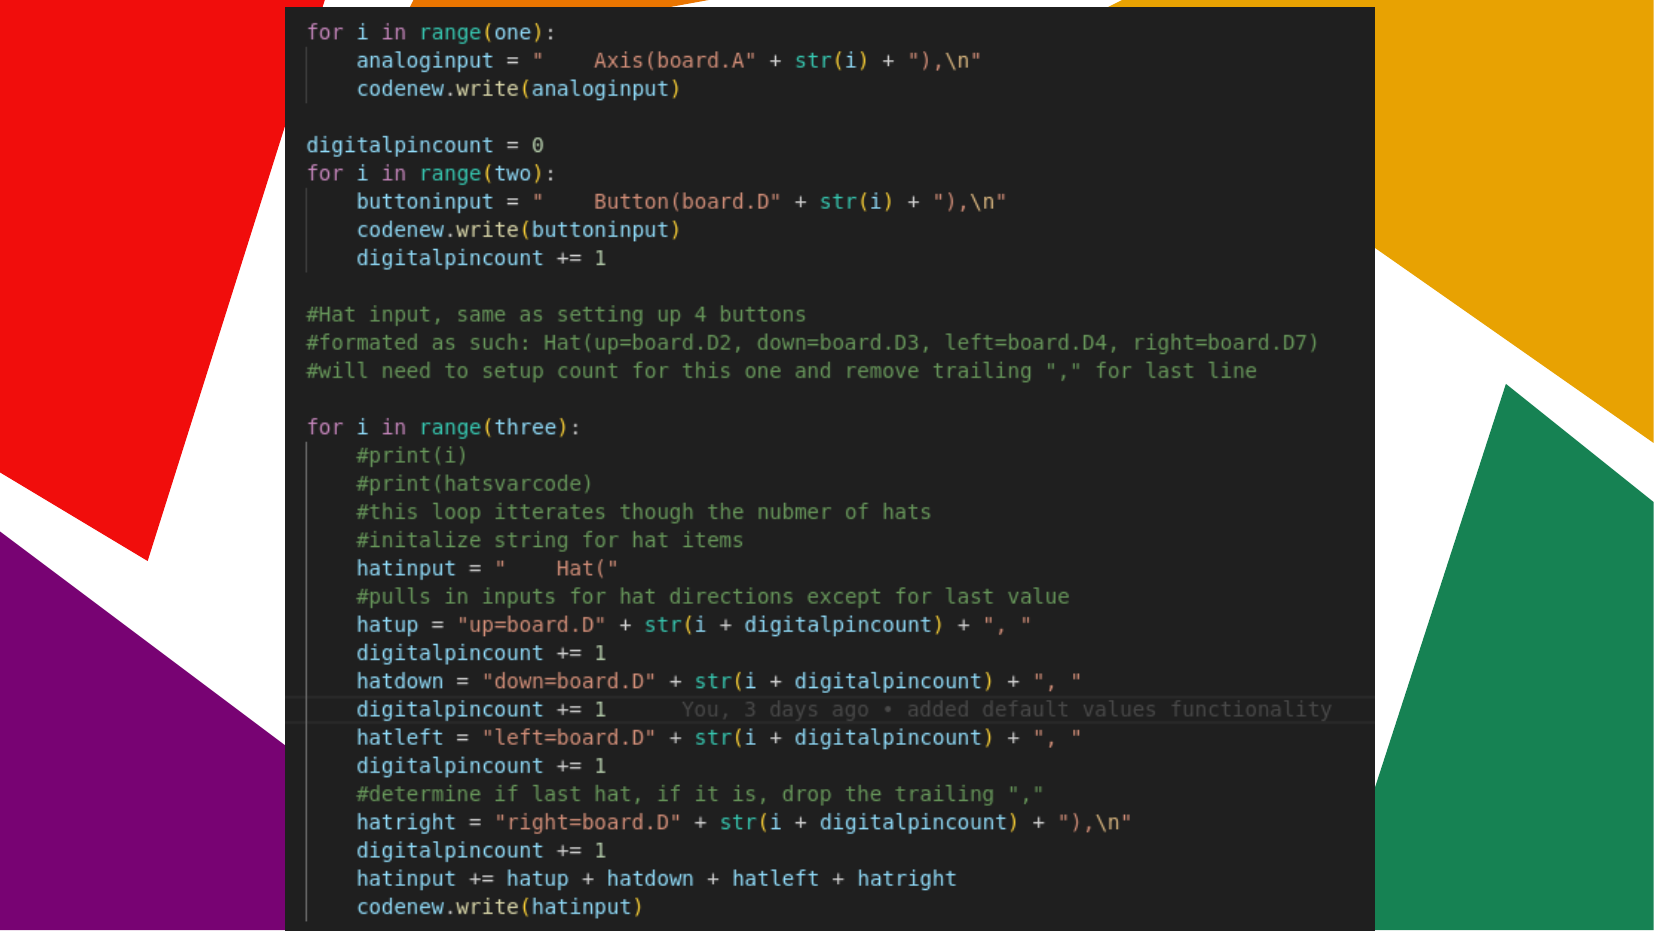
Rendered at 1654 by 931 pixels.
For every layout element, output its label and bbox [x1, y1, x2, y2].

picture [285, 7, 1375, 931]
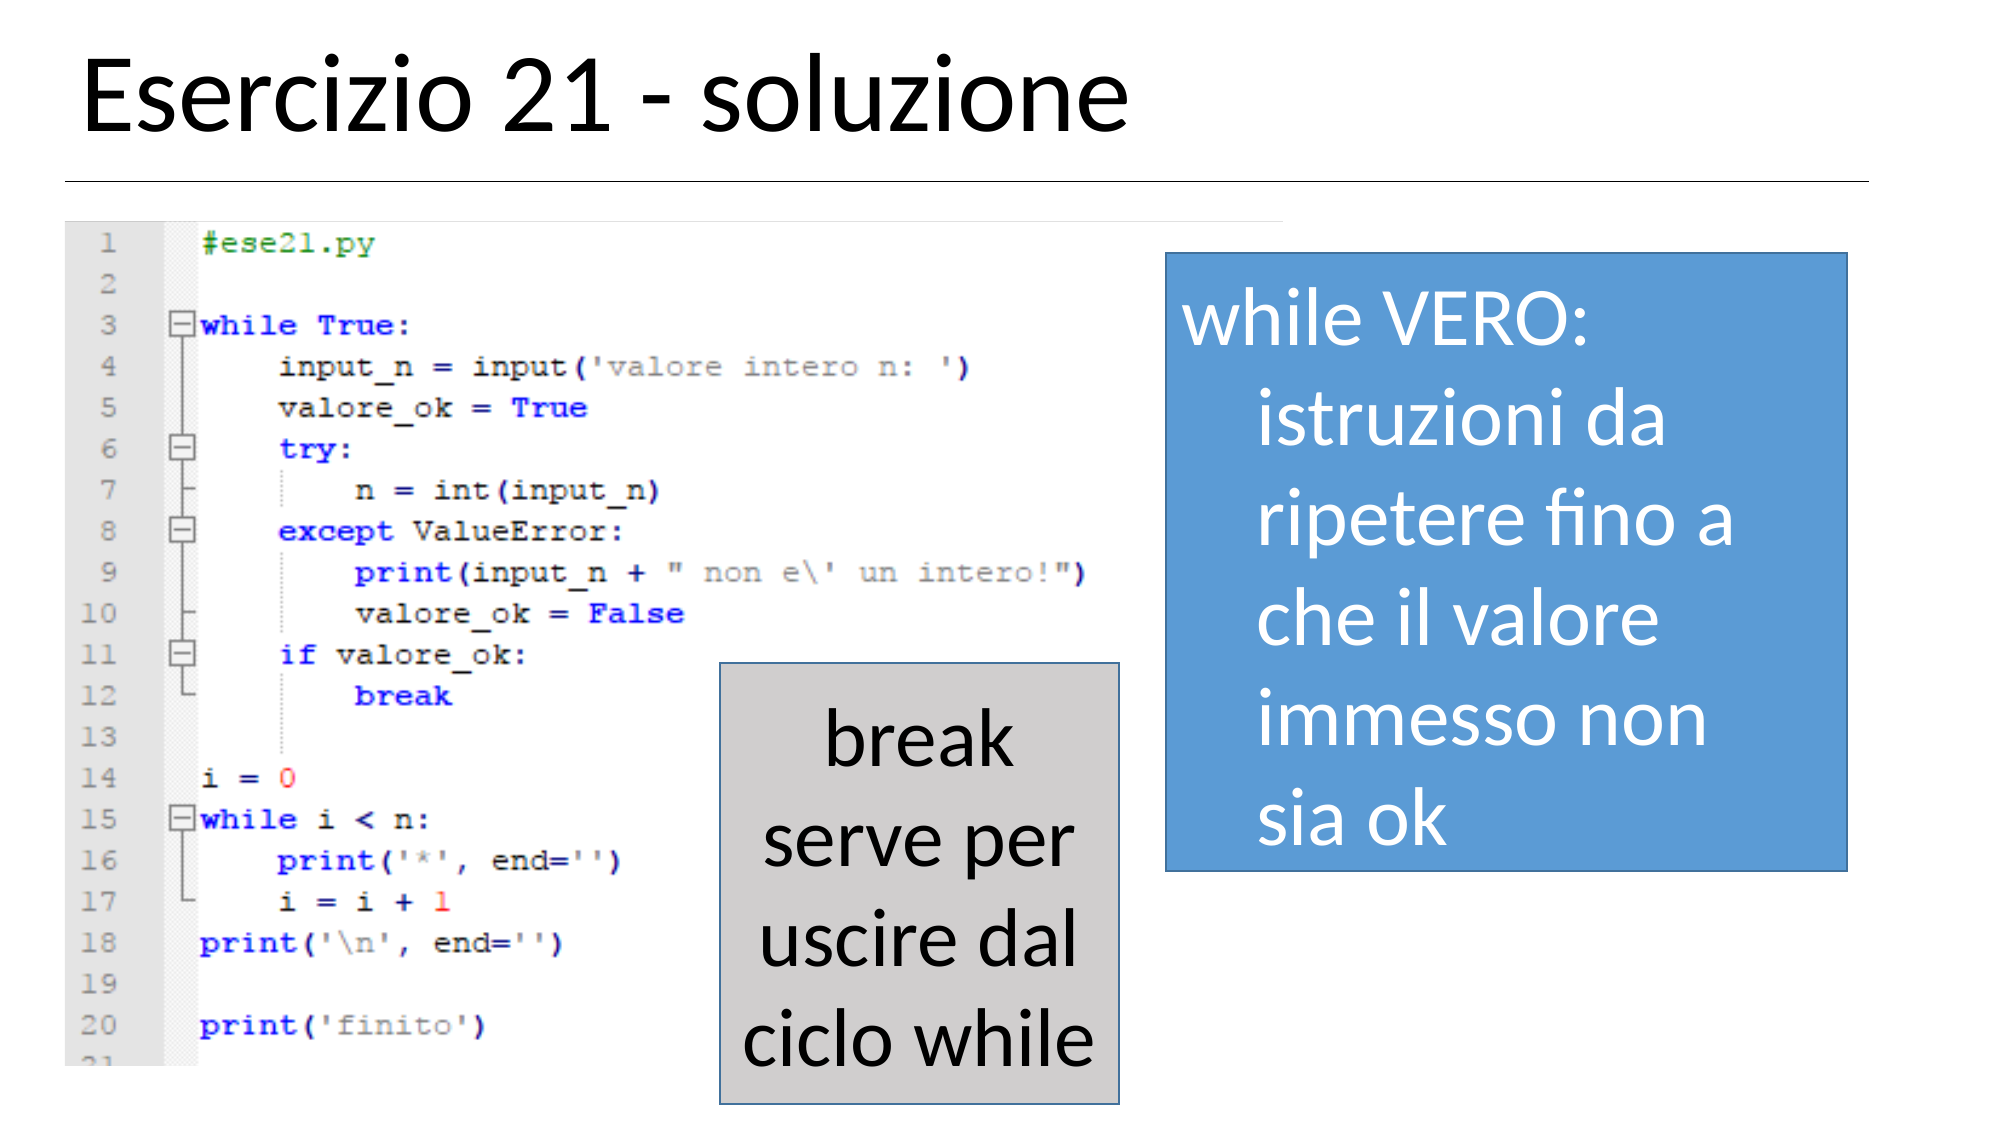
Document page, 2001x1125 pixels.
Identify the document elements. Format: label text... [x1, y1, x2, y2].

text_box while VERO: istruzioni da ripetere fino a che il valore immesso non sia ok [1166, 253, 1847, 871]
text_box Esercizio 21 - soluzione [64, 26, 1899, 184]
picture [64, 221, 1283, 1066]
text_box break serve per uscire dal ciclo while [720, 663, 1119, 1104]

——————

Istruzioni e requisiti:
Modifica tutte le righe riportate sopra sostituendo "pixels" con "px" e lasciando invariato tutto il resto. Ometti le immagini dalla risposta.

Risposta attesa:
Rendered at 1654 by 931 px.
For every layout element, output its label and bbox [x1, y1, x2, y2].

picture [285, 7, 1375, 931]
Document page, 2001x1125 px.
Identify the document elements. Format: label text... [x1, y1, x2, y2].

text_box while VERO: istruzioni da ripetere fino a che il valore immesso non sia ok [1166, 253, 1847, 871]
text_box Esercizio 21 - soluzione [64, 26, 1899, 184]
picture [64, 221, 1283, 1066]
text_box break serve per uscire dal ciclo while [720, 663, 1119, 1104]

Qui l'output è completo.